Christian fundamentalists intervene

One aspect of last month’s announcement that was downplayed in the media was the involvement of right-wing Christian fundamentalists. Two days before unveiling the new visa category, the government revealed that it was reviewing the cases of about 30 Iraqi and Iranian detainees who had converted to Christianity while in detention. The timing of the two announcements suggests that these detainees will either be reclassified as refugees or granted one of the new bridging visas.

Questioned on Australian Broadcasting Corporation radio, Howard denied that the government was discriminating in favour of Christians. “There’s no Christianity specific clause. There’s no denominational religious specific clause in the administrative of our immigration policy,” he said.

To overtly single out Christians for favourable visa decisions would violate the principle of separation of church and state and possibly breach the Australian constitution, which prohibits federal government interference with religious freedom.

There is no doubt, however, that the government is responding to definite demands from the Christian right. In particular, the Family First party, which won its first Senate seat in last October’s federal election, has been agitating for a policy shift. In a little-reported media release last December, Family First chairman Peter Harris emphasised that while his party supported “tight border security”, it wanted more “consideration” given to the possible religious persecution of deportees. He said the party had been in contact with the government and would not “let up until change occurs”.

Like Howard, Family First has attempted to disguise the religious basis of its push for greater protection for Christian converts. Harris said the party’s senator-elect Steve Fielding would introduce a private member’s bill to parliament when he took his seat in July if the government failed to make the refugee assessment process more “compassionate”.

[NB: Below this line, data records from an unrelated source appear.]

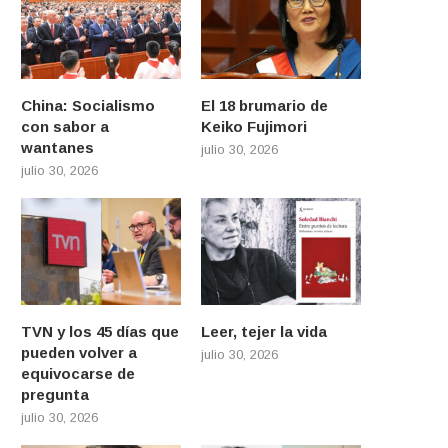
China: Socialismo
El 18 brumario de
con sabor a
Keiko Fujimori
wantanes
julio 30, 2026
julio 30, 2026
TVN y los 45 días que
Leer, tejer la vida
pueden volver a
julio 30, 2026
equivocarse de
pregunta
julio 30, 2026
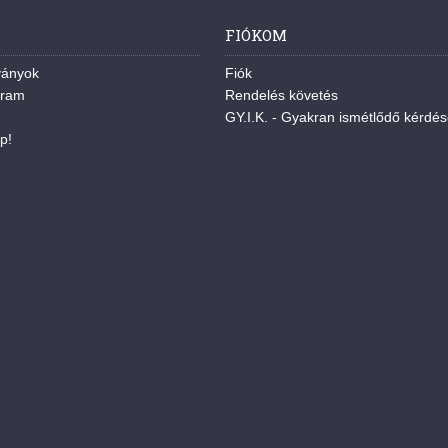
FIÓKOM
ványok
Fiók
gram
Rendelés követés
GY.I.K. - Gyakran ismétlődő kérdé
p!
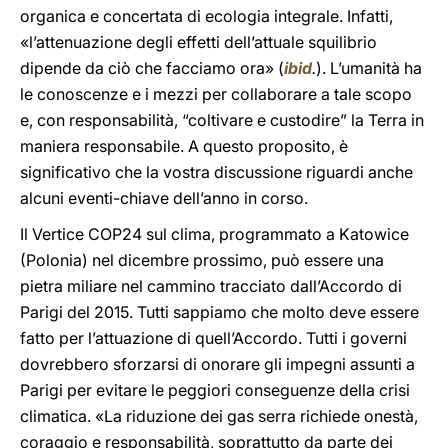
organica e concertata di ecologia integrale. Infatti,
«l’attenuazione degli effetti dell’attuale squilibrio
dipende da ciò che facciamo ora» (
ibid
.
). L’umanità ha
le conoscenze e i mezzi per collaborare a tale scopo
e, con responsabilità, “coltivare e custodire” la Terra in
maniera responsabile. A questo proposito, è
significativo che la vostra discussione riguardi anche
alcuni eventi-chiave dell’anno in corso.
Il Vertice COP24 sul clima, programmato a Katowice
(Polonia) nel dicembre prossimo, può essere una
pietra miliare nel cammino tracciato dall’Accordo di
Parigi del 2015. Tutti sappiamo che molto deve essere
fatto per l’attuazione di quell’Accordo. Tutti i governi
dovrebbero sforzarsi di onorare gli impegni assunti a
Parigi per evitare le peggiori conseguenze della crisi
climatica. «La riduzione dei gas serra richiede onestà,
coraggio e responsabilità, soprattutto da parte dei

Since it came to office in 1996, the Howard government has sought to inflame and exploit fears and insecurities to divert attention away from the deteriorating social conditions caused by its free market program. Together with the “war on terrorism”, anti-refugee scare-mongering has been a key aspect of its political platform. For attempting to escape political and economic oppression, asylum seekers have been demonised as “queue jumpers”, falsely accused of throwing children into the sea and depicted as possible terrorists.

The government has fiercely clung to this orientation despite opposition within those business and media circles that favour greater immigration to provide new sources of readily exploitable labour. Howard and his ministers have also defied mounting public opposition to mandatory detention, rekindled by the recent case of Cornelia Rau, an Australian woman who was wrongfully detained for 10 months as a suspected “unlawful non-citizen”.

Increasingly, echoing the tactics of the Bush administration and the Republican right in the United States, the government has encouraged and relied upon right-wing Christian fundamentalists to provide a support base built on appeals to emotive “moral” and “faith-based” issues such as censorship and bans on abortion, same-sex marriages and stem cell research.

Howard has worked closely with Family First, which is aligned with the Pentecostal Assemblies of God, and which gained its Senate seat largely as a result of preference vote-swapping deals with the Liberal Party, as well as Labor and the Australian Democrats. As part of his pre-election agreement with the Christian party, Howard agreed to establish “family impact” investigations into all future legislation.

Far from pointing to any softening of the refugee detention regime, the latest cynical twist in policy perpetuates an inhuman system while, at the same time, pointing to the growing influence of the Christian right on the Howard government and official policy.